:: Problem to solve ::
Could you reproduce, exactly as written, every line from the one containing "middle mcp: (376, 344)" through the last line of the records, and nothing else?

[The data — start]

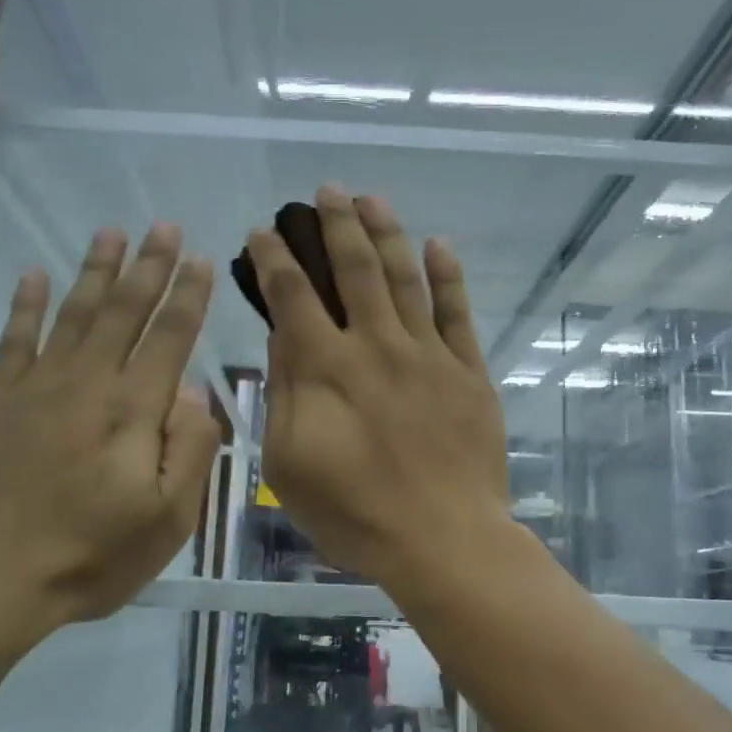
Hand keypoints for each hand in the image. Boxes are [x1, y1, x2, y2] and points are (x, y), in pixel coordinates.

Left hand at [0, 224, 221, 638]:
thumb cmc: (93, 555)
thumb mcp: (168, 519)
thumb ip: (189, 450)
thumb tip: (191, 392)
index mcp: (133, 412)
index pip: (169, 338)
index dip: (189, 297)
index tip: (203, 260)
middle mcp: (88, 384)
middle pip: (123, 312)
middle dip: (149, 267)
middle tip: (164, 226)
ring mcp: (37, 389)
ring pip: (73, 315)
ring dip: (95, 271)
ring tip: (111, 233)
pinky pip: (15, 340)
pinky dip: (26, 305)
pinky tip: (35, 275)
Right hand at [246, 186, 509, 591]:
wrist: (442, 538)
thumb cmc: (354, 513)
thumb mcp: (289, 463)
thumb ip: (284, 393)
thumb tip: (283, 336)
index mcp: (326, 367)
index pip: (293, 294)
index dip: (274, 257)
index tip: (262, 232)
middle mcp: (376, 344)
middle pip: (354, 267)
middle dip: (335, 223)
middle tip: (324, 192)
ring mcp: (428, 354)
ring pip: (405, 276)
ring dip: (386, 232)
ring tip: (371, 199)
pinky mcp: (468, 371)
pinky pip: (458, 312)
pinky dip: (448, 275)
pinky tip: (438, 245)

[The data — finish]

:: Solution for this problem ::
middle mcp: (376, 344)
middle pip: (354, 267)
middle dip: (335, 223)
middle tip: (324, 192)
ring mcp: (428, 354)
ring pip: (405, 276)
ring dip: (386, 232)
ring tip: (371, 199)
pinky mcp: (468, 371)
pinky pip: (458, 312)
pinky dip: (448, 275)
pinky tip: (438, 245)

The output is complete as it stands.